Andrew
Andrew

Reputation: 1621

How to implement queue conflation

Suppose I have a BlockingCollection queue and I am adding the following events:

A -> B1 -> C -> B2 -> B1

I basically only care about the last B1 event. I want to be able to discard the other B1's in front of it in this scenario (but still process B2 since it is using a different ID value than B1). It seems like with a BlockingCollection I cannot achieve this unless I can control when B1 or B2 gets added each time which I do not know when another B will be added.

I thought about creating a separate data structure containing the B events (it would be a ConcurrentDictionary where the key type is an ID value - if 2 B events with the same ID value are added one after the other, than the first one would effectively be discarded because it would be overwritten in the dictionary). The problem with this is that I lose the ordering of all events which is important. I still want events to be processed in the order shown above.

Any ideas?

Upvotes: 1

Views: 916

Answers (2)

---

> REQUIRED TASKS
• a. In the queue conflation question, output the text between "A -> B1 -> C -> B2" and "will be added.", inclusive.
• b. What data structure does the queue conflation question consider for holding the B events separately?
• c. Write the next part of the queue conflation question, starting after its last line.
The data that comes next has nothing to do with any of this.

---

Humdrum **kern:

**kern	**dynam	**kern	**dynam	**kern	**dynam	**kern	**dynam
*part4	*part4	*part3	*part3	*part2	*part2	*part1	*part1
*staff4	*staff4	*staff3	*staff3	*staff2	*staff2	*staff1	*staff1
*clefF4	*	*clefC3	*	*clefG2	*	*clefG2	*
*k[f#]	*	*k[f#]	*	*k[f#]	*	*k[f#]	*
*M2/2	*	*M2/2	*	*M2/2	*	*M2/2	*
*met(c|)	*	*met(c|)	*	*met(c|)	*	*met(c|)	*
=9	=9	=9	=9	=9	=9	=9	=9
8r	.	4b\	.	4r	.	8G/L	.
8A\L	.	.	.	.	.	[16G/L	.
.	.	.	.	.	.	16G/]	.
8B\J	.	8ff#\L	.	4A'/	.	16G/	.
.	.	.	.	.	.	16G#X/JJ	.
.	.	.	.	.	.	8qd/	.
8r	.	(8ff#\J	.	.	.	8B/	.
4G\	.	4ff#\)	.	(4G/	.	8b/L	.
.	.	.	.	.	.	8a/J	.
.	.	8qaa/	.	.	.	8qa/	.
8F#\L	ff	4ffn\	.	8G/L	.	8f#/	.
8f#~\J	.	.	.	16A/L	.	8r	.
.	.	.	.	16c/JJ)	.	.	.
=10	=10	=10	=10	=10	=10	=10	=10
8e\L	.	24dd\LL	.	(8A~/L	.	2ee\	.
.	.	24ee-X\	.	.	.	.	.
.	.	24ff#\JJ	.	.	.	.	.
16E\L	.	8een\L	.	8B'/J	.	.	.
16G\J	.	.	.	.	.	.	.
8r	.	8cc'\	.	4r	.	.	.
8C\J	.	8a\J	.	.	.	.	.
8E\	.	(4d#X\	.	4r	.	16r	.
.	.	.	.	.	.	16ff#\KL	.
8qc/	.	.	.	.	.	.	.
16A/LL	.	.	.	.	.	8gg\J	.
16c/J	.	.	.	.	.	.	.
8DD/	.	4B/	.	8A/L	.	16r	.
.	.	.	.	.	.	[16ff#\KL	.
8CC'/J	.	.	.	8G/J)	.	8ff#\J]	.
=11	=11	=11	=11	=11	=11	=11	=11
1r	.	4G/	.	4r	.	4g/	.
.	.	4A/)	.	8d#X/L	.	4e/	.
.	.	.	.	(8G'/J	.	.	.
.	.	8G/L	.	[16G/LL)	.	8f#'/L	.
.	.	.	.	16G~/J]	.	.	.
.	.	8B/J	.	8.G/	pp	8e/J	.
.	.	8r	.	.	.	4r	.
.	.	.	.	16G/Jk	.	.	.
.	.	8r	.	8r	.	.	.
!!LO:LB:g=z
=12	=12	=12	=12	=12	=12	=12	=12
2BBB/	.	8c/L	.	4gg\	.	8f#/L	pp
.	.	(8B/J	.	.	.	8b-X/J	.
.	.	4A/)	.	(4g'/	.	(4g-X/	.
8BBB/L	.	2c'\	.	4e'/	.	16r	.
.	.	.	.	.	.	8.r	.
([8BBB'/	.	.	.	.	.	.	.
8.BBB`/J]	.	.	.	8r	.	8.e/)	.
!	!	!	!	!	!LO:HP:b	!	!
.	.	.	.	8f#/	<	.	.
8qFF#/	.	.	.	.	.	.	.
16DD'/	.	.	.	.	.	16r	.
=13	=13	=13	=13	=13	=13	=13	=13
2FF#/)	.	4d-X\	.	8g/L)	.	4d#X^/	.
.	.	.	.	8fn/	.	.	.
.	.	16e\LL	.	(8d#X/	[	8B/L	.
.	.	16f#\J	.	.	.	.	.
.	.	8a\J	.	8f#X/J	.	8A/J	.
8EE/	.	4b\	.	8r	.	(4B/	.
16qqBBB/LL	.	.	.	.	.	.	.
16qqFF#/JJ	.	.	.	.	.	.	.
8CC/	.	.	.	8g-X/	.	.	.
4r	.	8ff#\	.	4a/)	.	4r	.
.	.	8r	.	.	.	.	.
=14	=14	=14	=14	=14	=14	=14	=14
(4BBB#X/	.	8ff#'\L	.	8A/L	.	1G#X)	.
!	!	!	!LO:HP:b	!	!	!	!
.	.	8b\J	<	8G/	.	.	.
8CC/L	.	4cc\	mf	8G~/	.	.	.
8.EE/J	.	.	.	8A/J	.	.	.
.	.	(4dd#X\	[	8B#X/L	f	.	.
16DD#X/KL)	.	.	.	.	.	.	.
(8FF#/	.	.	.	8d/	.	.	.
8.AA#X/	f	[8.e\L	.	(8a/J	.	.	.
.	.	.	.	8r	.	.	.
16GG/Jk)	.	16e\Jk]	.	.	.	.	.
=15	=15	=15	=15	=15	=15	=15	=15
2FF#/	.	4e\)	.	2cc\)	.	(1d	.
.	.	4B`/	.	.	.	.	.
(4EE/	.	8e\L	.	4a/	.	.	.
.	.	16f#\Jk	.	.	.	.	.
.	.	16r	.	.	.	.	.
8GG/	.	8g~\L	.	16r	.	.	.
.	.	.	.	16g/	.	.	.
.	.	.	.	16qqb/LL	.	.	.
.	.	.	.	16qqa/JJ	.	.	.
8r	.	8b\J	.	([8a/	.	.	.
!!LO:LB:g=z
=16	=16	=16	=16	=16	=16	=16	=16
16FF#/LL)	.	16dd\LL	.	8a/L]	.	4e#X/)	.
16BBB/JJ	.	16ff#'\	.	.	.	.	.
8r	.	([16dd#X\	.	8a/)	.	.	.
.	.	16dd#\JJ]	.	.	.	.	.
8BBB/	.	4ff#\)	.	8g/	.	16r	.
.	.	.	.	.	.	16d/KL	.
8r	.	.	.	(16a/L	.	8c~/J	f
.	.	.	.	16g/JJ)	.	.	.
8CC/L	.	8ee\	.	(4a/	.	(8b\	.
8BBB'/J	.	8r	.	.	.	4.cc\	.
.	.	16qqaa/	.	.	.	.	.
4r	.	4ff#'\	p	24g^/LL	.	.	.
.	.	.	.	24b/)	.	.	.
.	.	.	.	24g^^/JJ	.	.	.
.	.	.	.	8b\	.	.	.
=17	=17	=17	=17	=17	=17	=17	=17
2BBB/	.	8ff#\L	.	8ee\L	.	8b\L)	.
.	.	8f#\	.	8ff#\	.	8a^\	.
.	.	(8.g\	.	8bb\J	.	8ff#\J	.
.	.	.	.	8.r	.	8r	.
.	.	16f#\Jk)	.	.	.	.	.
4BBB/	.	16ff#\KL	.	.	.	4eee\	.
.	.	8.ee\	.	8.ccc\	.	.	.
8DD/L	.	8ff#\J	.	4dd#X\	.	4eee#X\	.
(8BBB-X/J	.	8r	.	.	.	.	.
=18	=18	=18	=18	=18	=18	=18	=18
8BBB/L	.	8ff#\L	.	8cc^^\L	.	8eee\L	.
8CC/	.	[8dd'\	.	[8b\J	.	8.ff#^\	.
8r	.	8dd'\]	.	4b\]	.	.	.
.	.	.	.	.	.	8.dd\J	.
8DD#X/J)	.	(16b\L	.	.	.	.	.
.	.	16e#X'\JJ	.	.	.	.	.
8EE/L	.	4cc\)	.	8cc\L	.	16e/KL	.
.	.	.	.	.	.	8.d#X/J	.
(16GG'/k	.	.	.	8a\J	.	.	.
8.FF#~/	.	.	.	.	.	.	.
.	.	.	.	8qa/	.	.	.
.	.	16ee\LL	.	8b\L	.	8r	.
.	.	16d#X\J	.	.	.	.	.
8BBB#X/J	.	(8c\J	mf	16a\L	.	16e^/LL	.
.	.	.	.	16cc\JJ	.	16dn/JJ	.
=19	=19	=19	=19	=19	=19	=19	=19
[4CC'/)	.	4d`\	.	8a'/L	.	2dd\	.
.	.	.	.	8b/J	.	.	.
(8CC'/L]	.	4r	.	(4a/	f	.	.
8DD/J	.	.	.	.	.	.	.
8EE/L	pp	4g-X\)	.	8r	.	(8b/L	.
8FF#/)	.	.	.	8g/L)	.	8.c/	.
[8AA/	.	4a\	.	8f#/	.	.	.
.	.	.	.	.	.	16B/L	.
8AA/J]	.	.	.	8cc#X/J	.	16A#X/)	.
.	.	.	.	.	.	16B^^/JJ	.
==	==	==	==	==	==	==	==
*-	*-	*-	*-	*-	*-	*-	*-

---

> YOUR WRITTEN ANSWERS
• a.
A -> B1 -> C -> B2 -> B1

I basically only care about the last B1 event. I want to be able to discard the other B1's in front of it in this scenario (but still process B2 since it is using a different ID value than B1). It seems like with a BlockingCollection I cannot achieve this unless I can control when B1 or B2 gets added each time which I do not know when another B will be added.

• b. A ConcurrentDictionary whose key type is an ID value.

• c.
Darragh
Darragh

Reputation: 2656

class ConflatingQueue<TKey, TValue> : IEnumerable<TValue>
{
    private readonly Dictionary<TKey, TValue> dict = new Dictionary<TKey, TValue>();
    private readonly Queue<TKey> keys = new Queue<TKey>();

    public void Enqueue(TKey key, TValue value)
    {
        if (dict.ContainsKey(key))
        {
            dict[key] = value;
        }
        else
        {
            dict.Add(key, value);
            keys.Enqueue(key);
        }
    }

    public TValue Dequeue()
    {
        var key = keys.Dequeue();
        var value = dict[key];
        dict.Remove(key);
        return value;
    }

    public IEnumerator<TValue> GetEnumerator()
    {
        foreach (var key in keys)
        {
            yield return dict[key];
        }
    }

    IEnumerator IEnumerable.GetEnumerator()
    {
        return GetEnumerator();
    }
}

Which could be used like this:

    public static void Main(string[] args)
    {
        //A -> B1 -> C -> B2 -> B1
        var cq = new ConflatingQueue<string, string>();
        cq.Enqueue("A", "A");
        cq.Enqueue("B1", "B1");
        cq.Enqueue("C", "C");
        cq.Enqueue("B2", "B2");
        cq.Enqueue("B1", "B1");

        Console.WriteLine(string.Join(",", cq)); //A,B1,C,B2
    }

I'll leave making it multi-threaded as an exercise for the reader.

Upvotes: 3

Robert
Robert

Reputation: 371

Based on your comments, here are a few options:

  • Implement counters or flags such that only a single instance of a B event type can exist on the queue.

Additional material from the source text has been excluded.